Page-level text extractions
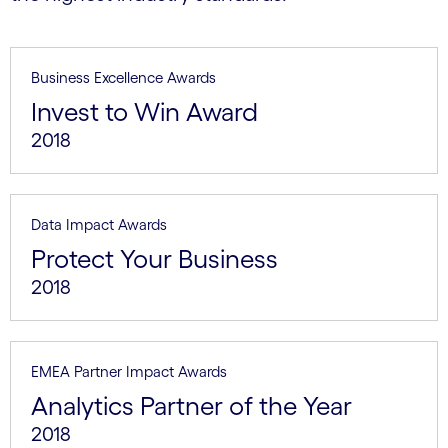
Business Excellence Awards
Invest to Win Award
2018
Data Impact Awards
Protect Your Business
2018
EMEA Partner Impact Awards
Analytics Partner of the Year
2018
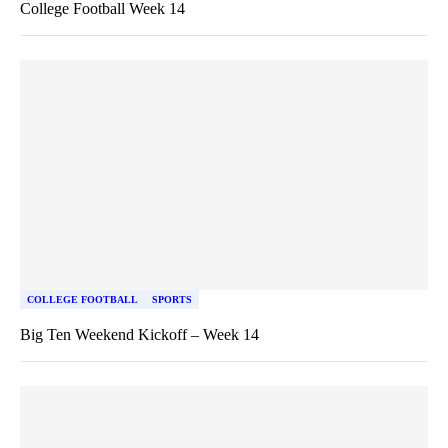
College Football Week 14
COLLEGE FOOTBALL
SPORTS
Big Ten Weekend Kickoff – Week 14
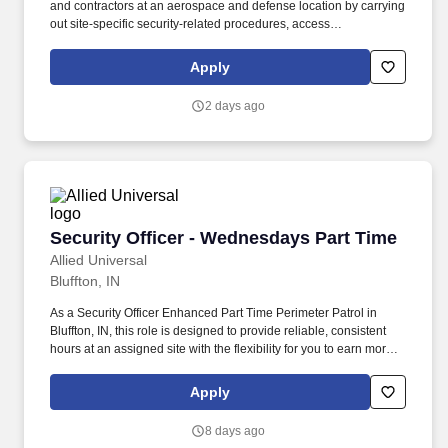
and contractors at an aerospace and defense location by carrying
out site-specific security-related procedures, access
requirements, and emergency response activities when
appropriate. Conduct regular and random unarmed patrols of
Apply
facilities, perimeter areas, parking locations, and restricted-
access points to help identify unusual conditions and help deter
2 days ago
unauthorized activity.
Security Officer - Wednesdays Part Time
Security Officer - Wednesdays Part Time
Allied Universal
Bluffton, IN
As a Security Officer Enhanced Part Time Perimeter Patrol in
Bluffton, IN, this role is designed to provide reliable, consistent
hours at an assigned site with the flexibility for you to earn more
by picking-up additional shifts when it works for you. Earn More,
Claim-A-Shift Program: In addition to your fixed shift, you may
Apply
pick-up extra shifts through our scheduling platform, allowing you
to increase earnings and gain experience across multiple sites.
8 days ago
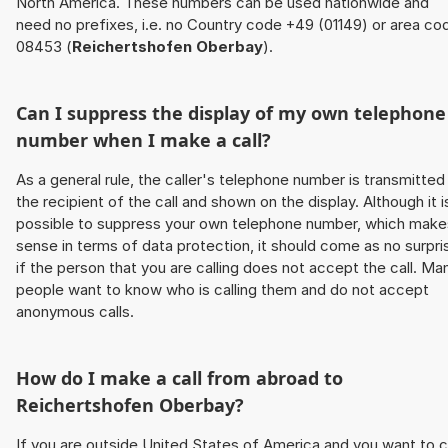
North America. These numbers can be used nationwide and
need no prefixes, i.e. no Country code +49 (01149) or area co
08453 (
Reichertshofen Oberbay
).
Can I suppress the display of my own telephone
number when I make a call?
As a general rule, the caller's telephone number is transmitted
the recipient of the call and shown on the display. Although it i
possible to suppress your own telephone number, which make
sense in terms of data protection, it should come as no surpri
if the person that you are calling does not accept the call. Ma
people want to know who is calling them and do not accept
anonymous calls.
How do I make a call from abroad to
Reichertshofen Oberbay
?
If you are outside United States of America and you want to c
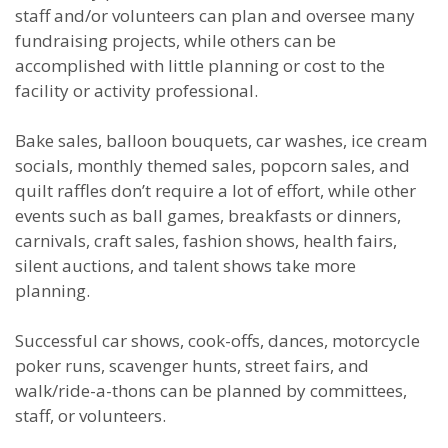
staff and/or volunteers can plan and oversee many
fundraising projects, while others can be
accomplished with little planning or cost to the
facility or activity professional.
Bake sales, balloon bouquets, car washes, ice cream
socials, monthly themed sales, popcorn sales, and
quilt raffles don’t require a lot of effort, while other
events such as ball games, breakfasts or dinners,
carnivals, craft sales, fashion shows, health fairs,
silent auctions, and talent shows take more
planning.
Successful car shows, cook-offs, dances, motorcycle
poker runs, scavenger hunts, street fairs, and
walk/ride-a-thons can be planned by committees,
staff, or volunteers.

**EXERCISE INSTRUCTIONS:** Every entry must be transcribed exactly. Pictures do not belong in the copy.

**ANSWER SECTION:**
Business Excellence Awards
Invest to Win Award
2018
Data Impact Awards
Protect Your Business
2018
EMEA Partner Impact Awards
Analytics Partner of the Year
2018
College Football Week 14
COLLEGE FOOTBALL
SPORTS
Big Ten Weekend Kickoff – Week 14
and contractors at an aerospace and defense location by carrying
out site-specific security-related procedures, access
requirements, and emergency response activities when
appropriate. Conduct regular and random unarmed patrols of
Apply
facilities, perimeter areas, parking locations, and restricted-
access points to help identify unusual conditions and help deter
2 days ago
unauthorized activity.
Security Officer - Wednesdays Part Time
Security Officer - Wednesdays Part Time
Allied Universal
Bluffton, IN
As a Security Officer Enhanced Part Time Perimeter Patrol in
Bluffton, IN, this role is designed to provide reliable, consistent
hours at an assigned site with the flexibility for you to earn more
by picking-up additional shifts when it works for you. Earn More,
Claim-A-Shift Program: In addition to your fixed shift, you may
Apply
pick-up extra shifts through our scheduling platform, allowing you
to increase earnings and gain experience across multiple sites.
8 days ago
North America. These numbers can be used nationwide and
need no prefixes, i.e. no Country code +49 (01149) or area co
08453 (
Reichertshofen Oberbay
).
Can I suppress the display of my own telephone
number when I make a call?
As a general rule, the caller's telephone number is transmitted
the recipient of the call and shown on the display. Although it i
possible to suppress your own telephone number, which make
sense in terms of data protection, it should come as no surpri
if the person that you are calling does not accept the call. Ma
people want to know who is calling them and do not accept
anonymous calls.
How do I make a call from abroad to
Reichertshofen Oberbay
?
If you are outside United States of America and you want to c
staff and/or volunteers can plan and oversee many
fundraising projects, while others can be
accomplished with little planning or cost to the
facility or activity professional.
Bake sales, balloon bouquets, car washes, ice cream
socials, monthly themed sales, popcorn sales, and
quilt raffles don’t require a lot of effort, while other
events such as ball games, breakfasts or dinners,
carnivals, craft sales, fashion shows, health fairs,
silent auctions, and talent shows take more
planning.
Successful car shows, cook-offs, dances, motorcycle
poker runs, scavenger hunts, street fairs, and
walk/ride-a-thons can be planned by committees,
staff, or volunteers.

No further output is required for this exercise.